(Source texts of formatted documents)
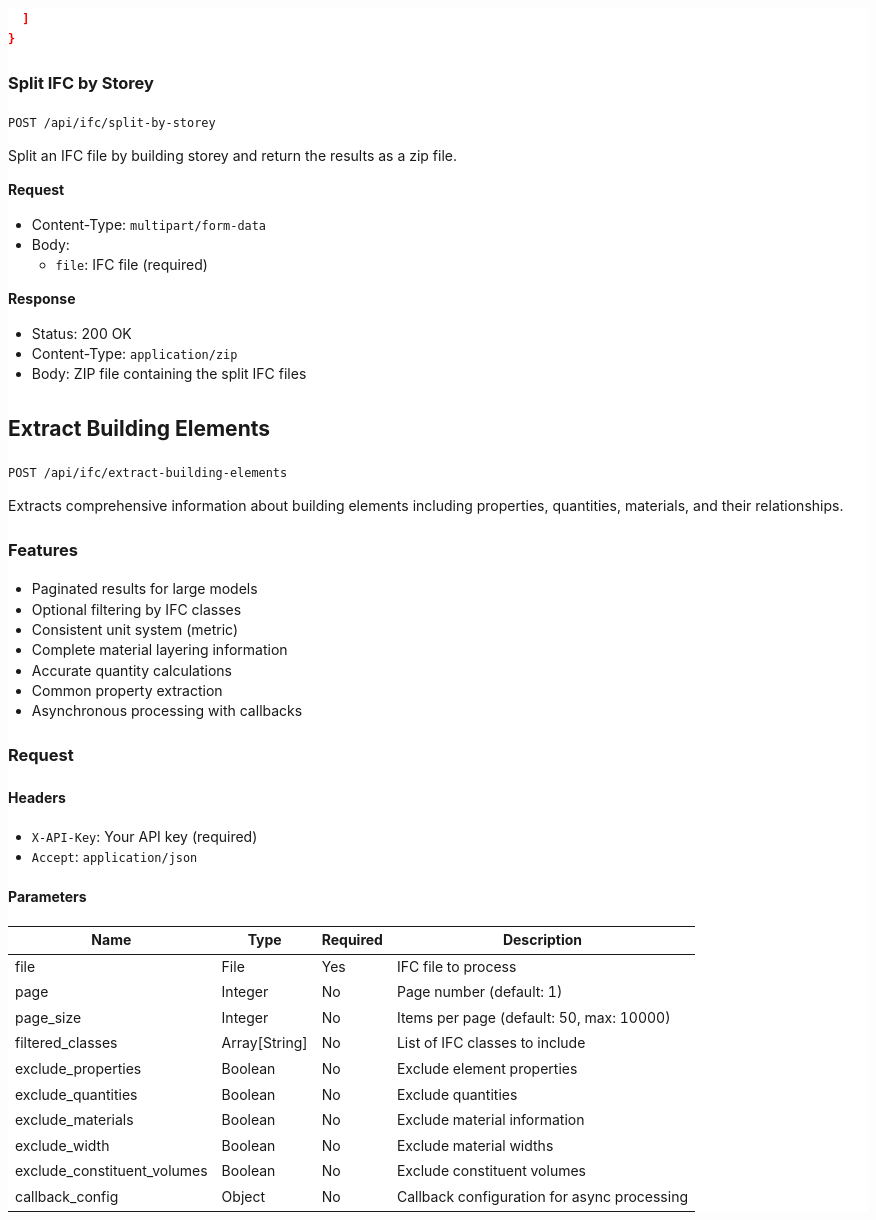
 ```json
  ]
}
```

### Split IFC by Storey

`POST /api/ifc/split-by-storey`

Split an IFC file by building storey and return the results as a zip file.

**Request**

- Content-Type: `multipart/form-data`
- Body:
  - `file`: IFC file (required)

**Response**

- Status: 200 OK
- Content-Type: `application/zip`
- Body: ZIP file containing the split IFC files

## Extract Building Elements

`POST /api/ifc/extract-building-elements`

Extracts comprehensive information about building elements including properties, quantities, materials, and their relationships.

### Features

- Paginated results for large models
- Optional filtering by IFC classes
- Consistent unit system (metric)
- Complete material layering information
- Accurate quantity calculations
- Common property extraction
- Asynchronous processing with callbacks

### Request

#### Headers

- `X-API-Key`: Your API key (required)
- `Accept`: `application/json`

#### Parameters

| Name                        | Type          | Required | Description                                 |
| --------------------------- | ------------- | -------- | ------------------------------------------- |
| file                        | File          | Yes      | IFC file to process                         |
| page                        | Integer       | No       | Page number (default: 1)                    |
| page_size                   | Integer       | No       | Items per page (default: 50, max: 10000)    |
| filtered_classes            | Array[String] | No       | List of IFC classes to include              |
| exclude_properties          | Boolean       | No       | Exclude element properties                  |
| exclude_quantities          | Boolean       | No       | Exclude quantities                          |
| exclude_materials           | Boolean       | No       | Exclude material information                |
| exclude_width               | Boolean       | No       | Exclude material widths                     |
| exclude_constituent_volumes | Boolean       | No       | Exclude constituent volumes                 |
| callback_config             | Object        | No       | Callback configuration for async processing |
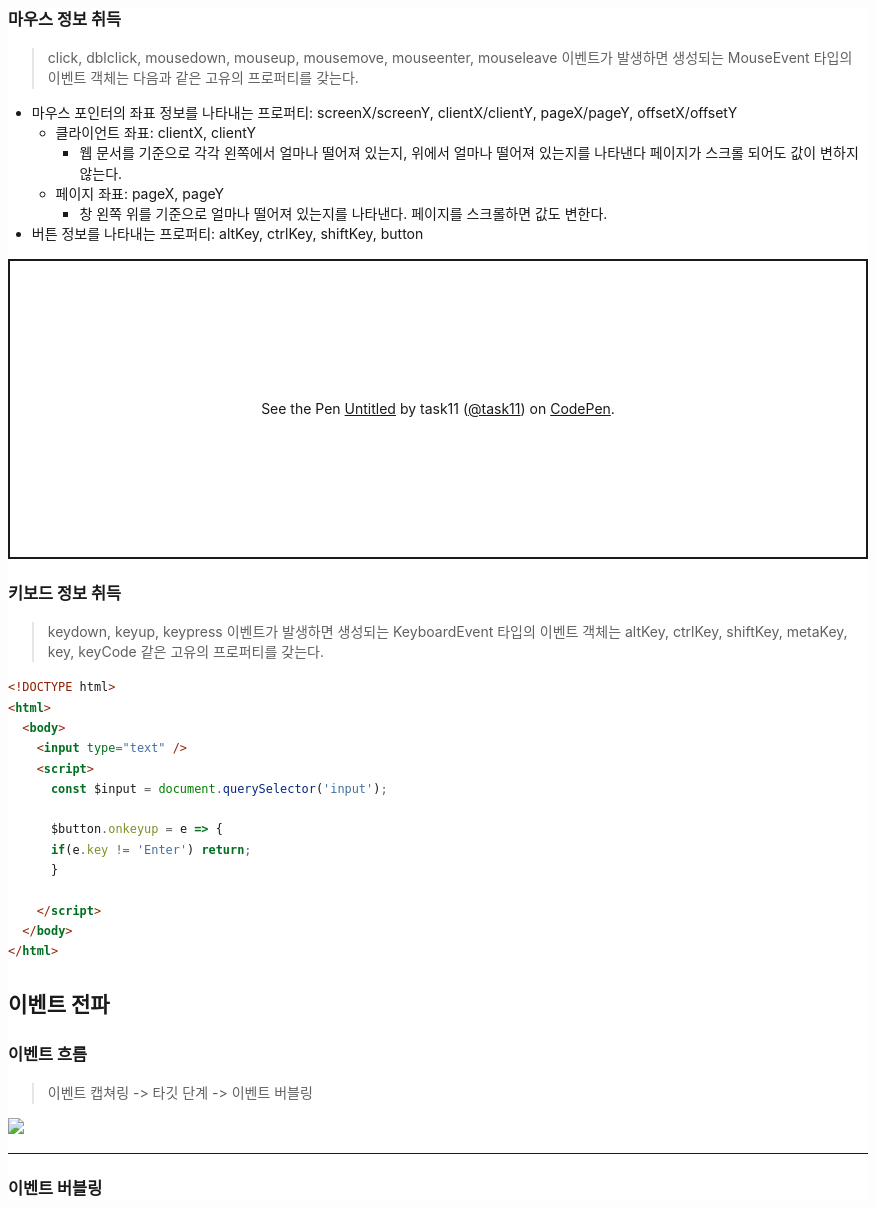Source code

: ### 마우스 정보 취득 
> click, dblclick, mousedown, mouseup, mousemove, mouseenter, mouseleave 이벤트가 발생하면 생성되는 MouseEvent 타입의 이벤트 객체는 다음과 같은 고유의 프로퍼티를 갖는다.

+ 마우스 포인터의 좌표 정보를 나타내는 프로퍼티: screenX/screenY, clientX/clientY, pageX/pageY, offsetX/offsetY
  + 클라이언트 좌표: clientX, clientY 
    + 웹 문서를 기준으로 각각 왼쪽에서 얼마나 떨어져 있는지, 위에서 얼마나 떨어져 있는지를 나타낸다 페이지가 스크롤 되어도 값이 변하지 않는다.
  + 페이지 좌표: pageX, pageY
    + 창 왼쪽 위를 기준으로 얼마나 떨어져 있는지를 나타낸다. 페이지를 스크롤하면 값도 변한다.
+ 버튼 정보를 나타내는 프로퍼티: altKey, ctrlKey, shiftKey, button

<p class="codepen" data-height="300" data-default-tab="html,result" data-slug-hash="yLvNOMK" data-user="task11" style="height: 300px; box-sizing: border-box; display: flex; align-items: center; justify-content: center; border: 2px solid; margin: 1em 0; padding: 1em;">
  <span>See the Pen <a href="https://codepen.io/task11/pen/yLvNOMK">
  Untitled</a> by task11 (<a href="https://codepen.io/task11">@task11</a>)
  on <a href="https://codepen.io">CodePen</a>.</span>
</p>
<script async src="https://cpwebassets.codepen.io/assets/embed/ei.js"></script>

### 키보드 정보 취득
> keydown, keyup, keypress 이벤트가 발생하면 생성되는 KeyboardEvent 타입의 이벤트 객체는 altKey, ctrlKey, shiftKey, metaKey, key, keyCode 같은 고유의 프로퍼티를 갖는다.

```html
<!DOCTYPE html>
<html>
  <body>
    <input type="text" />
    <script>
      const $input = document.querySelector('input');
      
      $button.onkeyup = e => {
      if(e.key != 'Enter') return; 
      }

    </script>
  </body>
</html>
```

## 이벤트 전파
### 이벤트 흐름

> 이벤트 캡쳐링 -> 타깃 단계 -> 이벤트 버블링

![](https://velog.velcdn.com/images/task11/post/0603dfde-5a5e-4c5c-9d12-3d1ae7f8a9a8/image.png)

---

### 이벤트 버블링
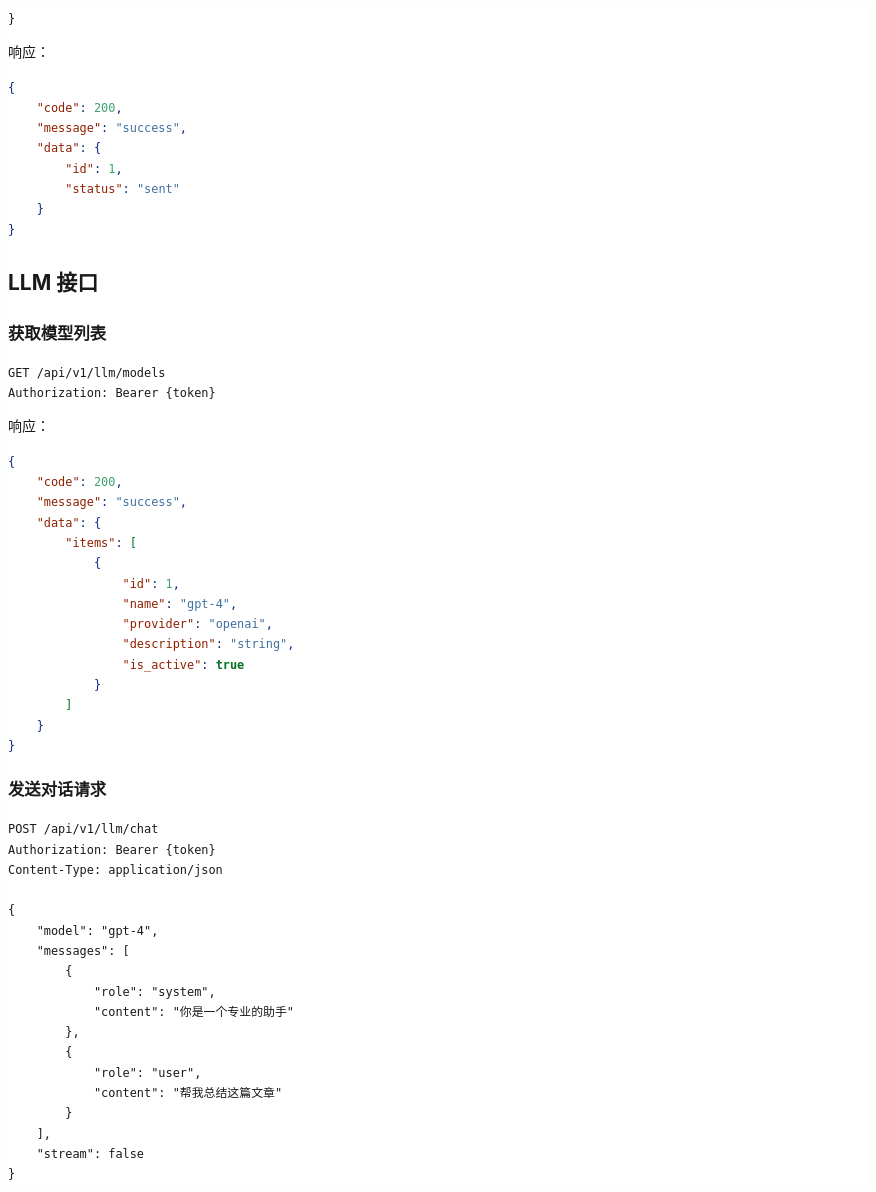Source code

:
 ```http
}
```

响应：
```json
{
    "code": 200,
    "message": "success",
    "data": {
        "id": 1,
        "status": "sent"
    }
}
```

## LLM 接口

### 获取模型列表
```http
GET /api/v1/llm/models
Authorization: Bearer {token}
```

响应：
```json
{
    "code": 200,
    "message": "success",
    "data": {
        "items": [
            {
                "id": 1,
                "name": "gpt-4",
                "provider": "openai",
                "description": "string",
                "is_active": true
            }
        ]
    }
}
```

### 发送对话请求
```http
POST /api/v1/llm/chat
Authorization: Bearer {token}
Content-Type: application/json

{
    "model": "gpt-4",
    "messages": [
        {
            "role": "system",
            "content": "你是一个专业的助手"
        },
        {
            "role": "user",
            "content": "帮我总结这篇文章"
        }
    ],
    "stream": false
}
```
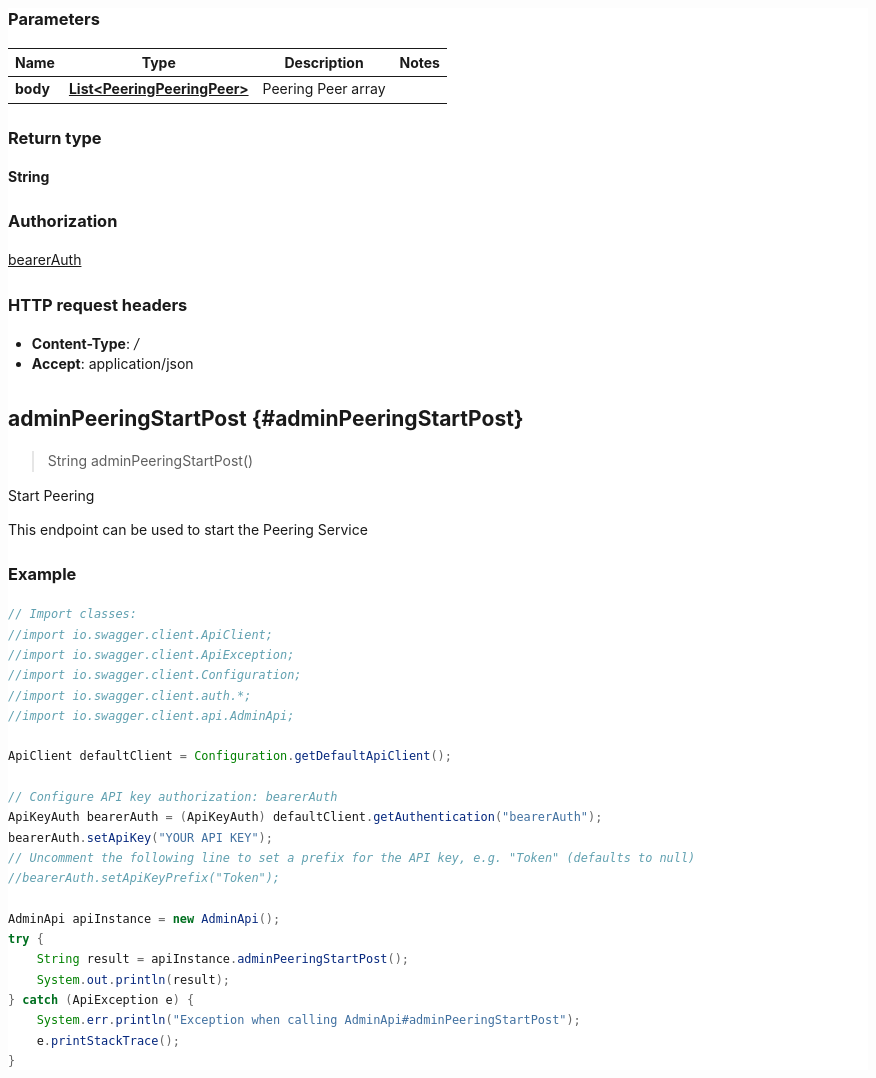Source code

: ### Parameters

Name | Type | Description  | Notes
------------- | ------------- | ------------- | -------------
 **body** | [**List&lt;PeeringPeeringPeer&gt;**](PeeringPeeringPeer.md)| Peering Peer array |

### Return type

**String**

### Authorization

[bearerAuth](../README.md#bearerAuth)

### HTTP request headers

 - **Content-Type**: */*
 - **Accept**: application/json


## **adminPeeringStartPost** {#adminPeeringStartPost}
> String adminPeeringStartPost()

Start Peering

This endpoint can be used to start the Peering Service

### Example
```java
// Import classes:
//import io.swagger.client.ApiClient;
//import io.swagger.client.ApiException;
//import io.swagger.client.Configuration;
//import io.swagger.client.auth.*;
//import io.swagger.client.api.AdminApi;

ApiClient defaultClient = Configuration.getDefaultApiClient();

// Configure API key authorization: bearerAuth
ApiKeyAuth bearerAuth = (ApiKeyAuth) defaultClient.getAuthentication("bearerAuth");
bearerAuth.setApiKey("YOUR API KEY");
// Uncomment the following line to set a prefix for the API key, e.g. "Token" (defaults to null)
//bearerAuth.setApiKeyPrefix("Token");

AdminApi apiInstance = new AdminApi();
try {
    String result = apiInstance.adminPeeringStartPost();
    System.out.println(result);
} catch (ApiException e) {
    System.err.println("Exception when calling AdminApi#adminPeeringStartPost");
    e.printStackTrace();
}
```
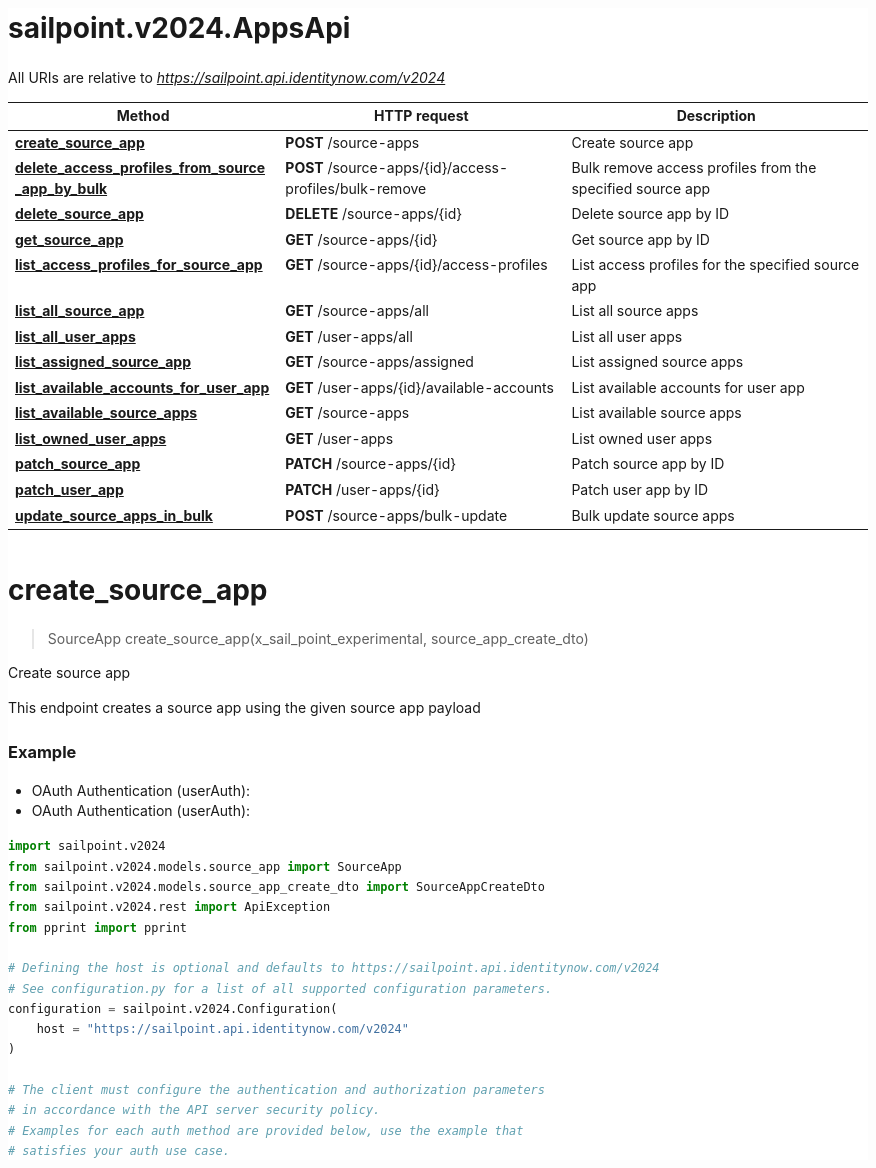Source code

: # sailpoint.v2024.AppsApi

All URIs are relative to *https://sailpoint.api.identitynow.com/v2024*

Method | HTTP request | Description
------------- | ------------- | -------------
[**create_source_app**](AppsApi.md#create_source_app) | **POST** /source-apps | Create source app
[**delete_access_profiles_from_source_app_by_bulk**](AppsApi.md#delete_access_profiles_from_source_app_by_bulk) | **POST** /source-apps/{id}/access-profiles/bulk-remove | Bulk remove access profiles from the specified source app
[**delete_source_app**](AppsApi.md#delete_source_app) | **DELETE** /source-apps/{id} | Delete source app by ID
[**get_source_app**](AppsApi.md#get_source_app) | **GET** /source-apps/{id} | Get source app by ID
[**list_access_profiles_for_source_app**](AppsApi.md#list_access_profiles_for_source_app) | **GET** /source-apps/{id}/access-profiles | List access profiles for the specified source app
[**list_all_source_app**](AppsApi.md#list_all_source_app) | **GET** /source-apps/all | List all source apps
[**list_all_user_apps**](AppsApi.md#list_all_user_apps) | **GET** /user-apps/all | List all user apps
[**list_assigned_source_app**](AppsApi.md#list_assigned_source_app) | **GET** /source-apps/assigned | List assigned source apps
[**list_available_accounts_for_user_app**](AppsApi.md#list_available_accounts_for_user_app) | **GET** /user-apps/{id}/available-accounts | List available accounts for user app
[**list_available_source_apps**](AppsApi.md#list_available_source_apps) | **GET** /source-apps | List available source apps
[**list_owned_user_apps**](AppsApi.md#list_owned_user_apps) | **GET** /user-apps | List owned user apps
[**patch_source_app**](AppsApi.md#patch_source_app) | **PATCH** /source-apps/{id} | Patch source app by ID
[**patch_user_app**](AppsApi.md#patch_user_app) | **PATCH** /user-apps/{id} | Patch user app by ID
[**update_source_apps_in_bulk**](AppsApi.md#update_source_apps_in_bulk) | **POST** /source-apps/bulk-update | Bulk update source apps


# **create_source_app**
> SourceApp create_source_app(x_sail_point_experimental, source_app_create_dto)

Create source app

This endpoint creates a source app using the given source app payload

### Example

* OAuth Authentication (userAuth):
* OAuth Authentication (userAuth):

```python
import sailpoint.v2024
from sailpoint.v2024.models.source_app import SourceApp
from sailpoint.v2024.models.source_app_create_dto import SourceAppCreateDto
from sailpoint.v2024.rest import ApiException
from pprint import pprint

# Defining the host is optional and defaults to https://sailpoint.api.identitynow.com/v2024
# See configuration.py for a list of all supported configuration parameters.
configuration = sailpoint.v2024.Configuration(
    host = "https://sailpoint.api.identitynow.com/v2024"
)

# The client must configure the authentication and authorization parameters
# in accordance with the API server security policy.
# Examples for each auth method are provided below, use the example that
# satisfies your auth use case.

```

# Assigned task
Give back precisely the lines above that start at the line containing "스크롤하면 값도 변한다." and end at the line containing "Untitled</a> by task11", inclusive. No other lines belong in the output.

# Result for this task
    + 창 왼쪽 위를 기준으로 얼마나 떨어져 있는지를 나타낸다. 페이지를 스크롤하면 값도 변한다.
+ 버튼 정보를 나타내는 프로퍼티: altKey, ctrlKey, shiftKey, button

<p class="codepen" data-height="300" data-default-tab="html,result" data-slug-hash="yLvNOMK" data-user="task11" style="height: 300px; box-sizing: border-box; display: flex; align-items: center; justify-content: center; border: 2px solid; margin: 1em 0; padding: 1em;">
  <span>See the Pen <a href="https://codepen.io/task11/pen/yLvNOMK">
  Untitled</a> by task11 (<a href="https://codepen.io/task11">@task11</a>)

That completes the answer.